He has two years remaining of one of the most lucrative contracts in English county cricket history but it is the opportunity to turn around the form and fortunes of England's richest but perennially underperforming team, Surrey, that really excites him.

"Graeme's commitment to building a winning culture here is obvious to everyone," the director of cricket and former England captain, Alec Stewart, said. "We are all extremely excited about having him here as captain and working with him."

Smith's senior professional in the Oval change room will be another prematurely retired international batsman, 34-year-old Kevin Pietersen. Once sworn enemies, the two men will now play out their domestic years as team-mates without the international stage beckoning. One is likely to miss the bright lights considerably more than the other.

IPL hosts
The Indian Premier League (IPL) is likely to confirm in the next 24 hours that South Africa will host at least a third of this season's tournament because the Indian government is unable to provide adequate security at matches that clash with national elections.

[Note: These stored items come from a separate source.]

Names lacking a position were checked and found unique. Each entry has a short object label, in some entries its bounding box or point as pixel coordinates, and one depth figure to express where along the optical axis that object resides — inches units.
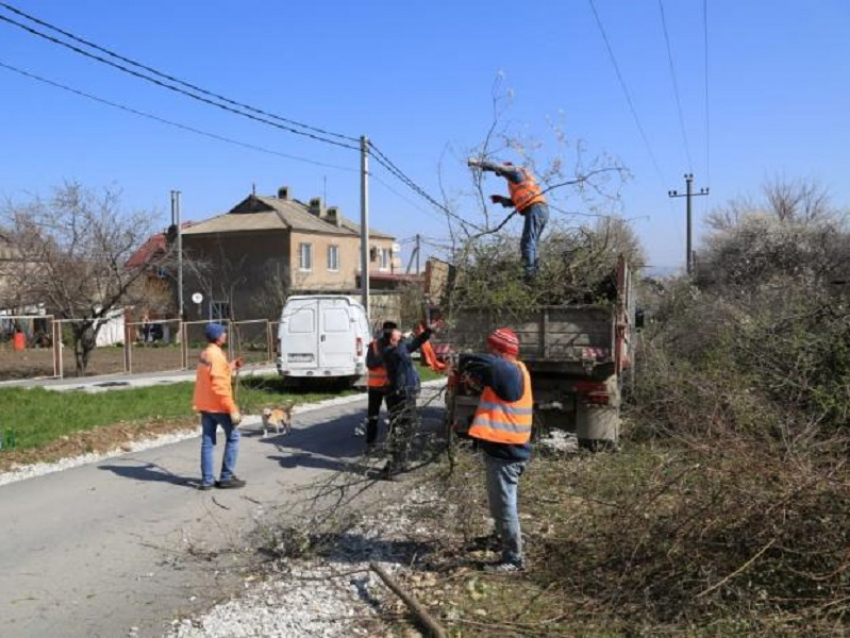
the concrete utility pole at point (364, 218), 898.7
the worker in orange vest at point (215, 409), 323.0
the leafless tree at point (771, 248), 1011.9
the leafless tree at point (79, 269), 881.5
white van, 663.1
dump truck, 343.9
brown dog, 460.4
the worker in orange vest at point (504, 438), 211.6
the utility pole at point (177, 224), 1290.4
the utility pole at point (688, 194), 1812.3
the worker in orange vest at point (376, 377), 370.0
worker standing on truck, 366.9
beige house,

Bangladesh and the United Arab Emirates are the other options being considered after Sri Lanka's monsoon season ruled that country out as a possible host.

But Bangladesh lacks adequate infrastructure, most notably practising and training facilities, and the bureaucracy and red tape involved in moving the cream of India's nouveau riche "bling" society to the Middle East has proved too much of a deterrent.

Underlings of the Board of Control of Cricket in India's president, N Srinivasan, suggested at initial meetings with CSA representatives that the CSI chief executive Haroon Lorgat would not be welcome in the administration of the tournament in South Africa. But the CSA stood firmly behind Lorgat and refused to be bullied by the BCCI for a second time following the CSI's acquiescence on the International Cricket Council (ICC) "takeover" vote in Singapore last month.

Attention turns from the Test arena to T20 cricket for the next three months as South Africa tackle Australia in three T20 Internationals before the two countries head to Bangladesh for the ICC T20 World Cup. The first encounter is a day game in Port Elizabeth on Sunday while the second and third matches will be played under lights in Durban and Centurion on Wednesday and next Friday.

The IPL starts almost immediately after the international tournament ends.